WORK ITEM >>
Can you print every record below exactly as written?

DATA EXTRACT >>
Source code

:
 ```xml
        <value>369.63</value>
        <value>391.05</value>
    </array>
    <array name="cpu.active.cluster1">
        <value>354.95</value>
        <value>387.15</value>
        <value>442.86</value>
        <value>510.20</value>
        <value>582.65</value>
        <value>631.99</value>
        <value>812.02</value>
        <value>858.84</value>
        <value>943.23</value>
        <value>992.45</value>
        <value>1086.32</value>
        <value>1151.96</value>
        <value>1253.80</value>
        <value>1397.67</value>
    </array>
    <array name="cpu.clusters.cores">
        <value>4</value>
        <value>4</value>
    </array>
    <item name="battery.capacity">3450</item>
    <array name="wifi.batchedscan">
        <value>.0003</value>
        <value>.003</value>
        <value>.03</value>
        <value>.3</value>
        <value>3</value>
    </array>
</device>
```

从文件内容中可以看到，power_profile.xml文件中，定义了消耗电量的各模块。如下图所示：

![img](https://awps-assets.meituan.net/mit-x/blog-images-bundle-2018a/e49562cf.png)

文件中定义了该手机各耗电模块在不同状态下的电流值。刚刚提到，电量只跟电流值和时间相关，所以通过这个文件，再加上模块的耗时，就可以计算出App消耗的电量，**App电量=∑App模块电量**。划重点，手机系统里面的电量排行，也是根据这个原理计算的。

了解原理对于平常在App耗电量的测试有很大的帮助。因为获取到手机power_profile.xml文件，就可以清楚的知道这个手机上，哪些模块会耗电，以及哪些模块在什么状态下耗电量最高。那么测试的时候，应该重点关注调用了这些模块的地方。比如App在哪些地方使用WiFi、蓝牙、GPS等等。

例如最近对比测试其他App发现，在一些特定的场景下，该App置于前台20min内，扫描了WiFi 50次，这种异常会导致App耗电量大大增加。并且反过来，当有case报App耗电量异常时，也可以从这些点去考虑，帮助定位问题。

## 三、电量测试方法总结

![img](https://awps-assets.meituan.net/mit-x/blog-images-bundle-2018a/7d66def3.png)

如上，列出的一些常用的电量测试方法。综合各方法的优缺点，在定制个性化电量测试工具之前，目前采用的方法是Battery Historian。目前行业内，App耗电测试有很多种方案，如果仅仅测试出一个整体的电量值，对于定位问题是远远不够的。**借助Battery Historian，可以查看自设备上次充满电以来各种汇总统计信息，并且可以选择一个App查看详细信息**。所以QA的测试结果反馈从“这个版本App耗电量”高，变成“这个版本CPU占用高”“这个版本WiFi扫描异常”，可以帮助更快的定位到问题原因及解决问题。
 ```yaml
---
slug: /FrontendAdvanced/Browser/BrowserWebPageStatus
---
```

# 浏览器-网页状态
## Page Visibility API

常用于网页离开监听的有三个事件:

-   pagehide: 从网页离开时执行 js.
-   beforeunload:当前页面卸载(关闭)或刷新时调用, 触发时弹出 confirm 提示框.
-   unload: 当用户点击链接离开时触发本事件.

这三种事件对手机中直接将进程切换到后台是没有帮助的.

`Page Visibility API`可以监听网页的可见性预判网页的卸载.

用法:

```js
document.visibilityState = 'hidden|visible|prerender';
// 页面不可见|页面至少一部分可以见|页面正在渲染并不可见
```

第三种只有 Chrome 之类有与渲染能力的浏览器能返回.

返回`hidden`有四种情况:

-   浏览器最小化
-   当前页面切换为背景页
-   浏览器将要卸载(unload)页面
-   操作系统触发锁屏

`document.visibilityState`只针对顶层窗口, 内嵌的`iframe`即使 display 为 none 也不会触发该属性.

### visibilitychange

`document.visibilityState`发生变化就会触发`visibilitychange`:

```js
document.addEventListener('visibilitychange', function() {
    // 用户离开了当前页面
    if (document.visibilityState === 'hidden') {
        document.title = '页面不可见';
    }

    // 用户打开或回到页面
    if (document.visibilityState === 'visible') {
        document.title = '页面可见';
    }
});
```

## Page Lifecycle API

EXPECTED ANSWER >>
Source code

:
 ```xml
        <value>369.63</value>
        <value>391.05</value>
    </array>
    <array name="cpu.active.cluster1">
        <value>354.95</value>
        <value>387.15</value>
        <value>442.86</value>
        <value>510.20</value>
        <value>582.65</value>
        <value>631.99</value>
        <value>812.02</value>
        <value>858.84</value>
        <value>943.23</value>
        <value>992.45</value>
        <value>1086.32</value>
        <value>1151.96</value>
        <value>1253.80</value>
        <value>1397.67</value>
    </array>
    <array name="cpu.clusters.cores">
        <value>4</value>
        <value>4</value>
    </array>
    <item name="battery.capacity">3450</item>
    <array name="wifi.batchedscan">
        <value>.0003</value>
        <value>.003</value>
        <value>.03</value>
        <value>.3</value>
        <value>3</value>
    </array>
</device>
```

从文件内容中可以看到，power_profile.xml文件中，定义了消耗电量的各模块。如下图所示：

![img](https://awps-assets.meituan.net/mit-x/blog-images-bundle-2018a/e49562cf.png)

文件中定义了该手机各耗电模块在不同状态下的电流值。刚刚提到，电量只跟电流值和时间相关，所以通过这个文件，再加上模块的耗时，就可以计算出App消耗的电量，**App电量=∑App模块电量**。划重点，手机系统里面的电量排行，也是根据这个原理计算的。

了解原理对于平常在App耗电量的测试有很大的帮助。因为获取到手机power_profile.xml文件，就可以清楚的知道这个手机上，哪些模块会耗电，以及哪些模块在什么状态下耗电量最高。那么测试的时候，应该重点关注调用了这些模块的地方。比如App在哪些地方使用WiFi、蓝牙、GPS等等。

例如最近对比测试其他App发现，在一些特定的场景下，该App置于前台20min内，扫描了WiFi 50次，这种异常会导致App耗电量大大增加。并且反过来，当有case报App耗电量异常时，也可以从这些点去考虑，帮助定位问题。

## 三、电量测试方法总结

![img](https://awps-assets.meituan.net/mit-x/blog-images-bundle-2018a/7d66def3.png)

如上，列出的一些常用的电量测试方法。综合各方法的优缺点，在定制个性化电量测试工具之前，目前采用的方法是Battery Historian。目前行业内，App耗电测试有很多种方案，如果仅仅测试出一个整体的电量值，对于定位问题是远远不够的。**借助Battery Historian，可以查看自设备上次充满电以来各种汇总统计信息，并且可以选择一个App查看详细信息**。所以QA的测试结果反馈从“这个版本App耗电量”高，变成“这个版本CPU占用高”“这个版本WiFi扫描异常”，可以帮助更快的定位到问题原因及解决问题。
 ```yaml
---
slug: /FrontendAdvanced/Browser/BrowserWebPageStatus
---
```

# 浏览器-网页状态
## Page Visibility API

常用于网页离开监听的有三个事件:

-   pagehide: 从网页离开时执行 js.
-   beforeunload:当前页面卸载(关闭)或刷新时调用, 触发时弹出 confirm 提示框.
-   unload: 当用户点击链接离开时触发本事件.

这三种事件对手机中直接将进程切换到后台是没有帮助的.

`Page Visibility API`可以监听网页的可见性预判网页的卸载.

用法:

```js
document.visibilityState = 'hidden|visible|prerender';
// 页面不可见|页面至少一部分可以见|页面正在渲染并不可见
```

第三种只有 Chrome 之类有与渲染能力的浏览器能返回.

返回`hidden`有四种情况:

-   浏览器最小化
-   当前页面切换为背景页
-   浏览器将要卸载(unload)页面
-   操作系统触发锁屏

`document.visibilityState`只针对顶层窗口, 内嵌的`iframe`即使 display 为 none 也不会触发该属性.

### visibilitychange

`document.visibilityState`发生变化就会触发`visibilitychange`:

```js
document.addEventListener('visibilitychange', function() {
    // 用户离开了当前页面
    if (document.visibilityState === 'hidden') {
        document.title = '页面不可见';
    }

    // 用户打开或回到页面
    if (document.visibilityState === 'visible') {
        document.title = '页面可见';
    }
});
```

## Page Lifecycle API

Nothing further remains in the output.